In Politicized Emmys, Reality & Cable Rule

Political punches, cable series and reality TV dominated the night.

ByABC News
September 22, 2008, 4:33 AM

Sept. 22, 2008 — -- In a lot of ways, it was business as usual: glammed-up actors, cut-short acceptance speeches, (many) musical interludes and contrived, if well-meaning, comic bits.

But two factors set apart the 60th annual Primetime Emmy Awards from Emmy ceremonies past: The changing landscape of television -- the rising cache of basic-cable and reality shows and the ever-evolving means of consuming TV -- and the looming presidential election that, arguably, has made Hollywood more politicized than ever before.

CLICK HERE for the full list of 2008 Emmy winners.

The punches to the right came fast and frequent. Talking about how he and his co-hosts hadn't bothered to prepare an opening monologue and were getting no help from the teleprompter in front of them, Howie Mandel quipped,"We are like on Sarah Palin's 'bridge to nowhere,' that's where we are right now. The government can't even bail us out of this. We have nothing."

"I really look forward to the next administration, whoever it is," Jon Stewart said, accepting the best variety, music or comedy series award for "The Daily Show." "I have nothing to follow that. I just really look forward to the next administration."
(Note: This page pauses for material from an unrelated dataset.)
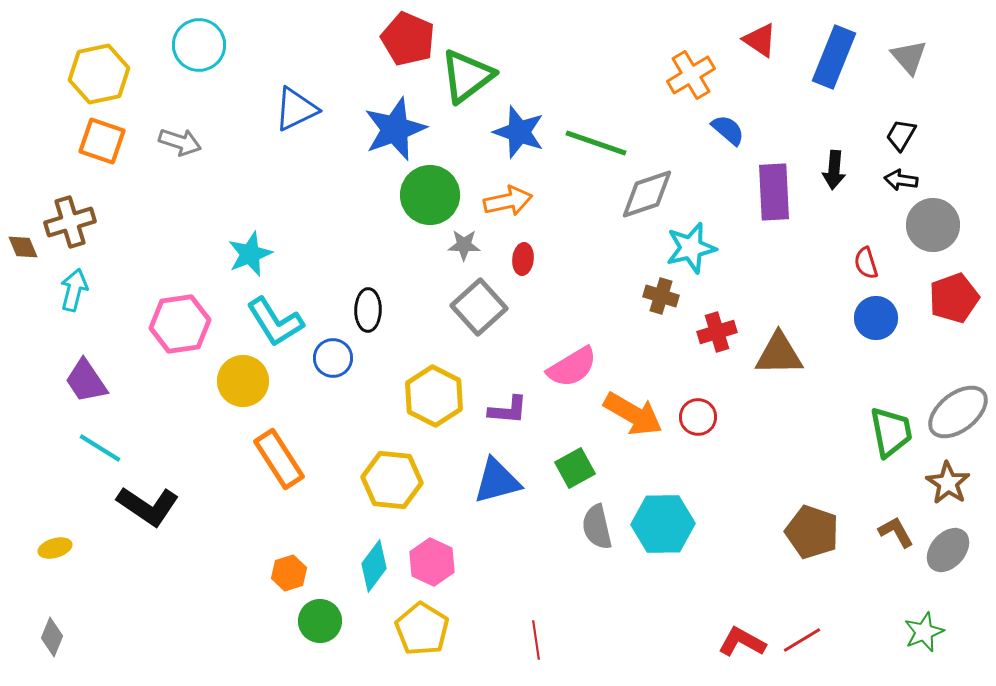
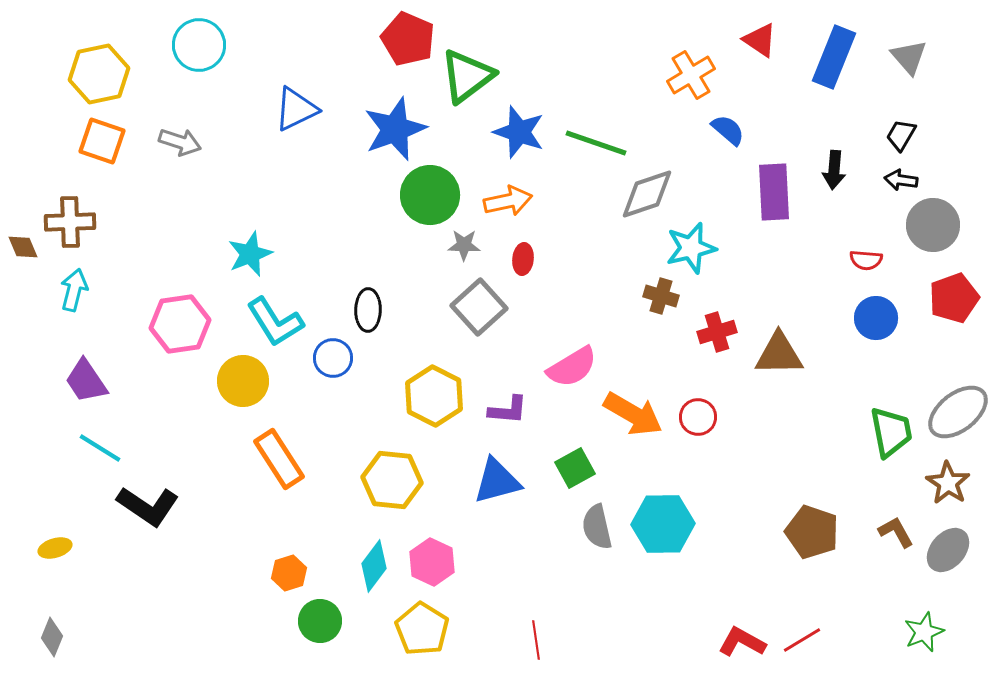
brown cross at (70, 222): rotated 15 degrees clockwise
red semicircle at (866, 263): moved 3 px up; rotated 68 degrees counterclockwise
Stephen Colbert relished his role as Stewart's conservative foil on "Comedy Central" when the the two took the stage to present. Cracking open a bag of prunes, Colbert drew a comparison between the wrinkly fruit and one presidential candidate saying, "America needs prunes. It may not be a young, sexy plum. Granted, it's shriveled and at times hard to swallow. But this dried-up, old prune has the experience we need."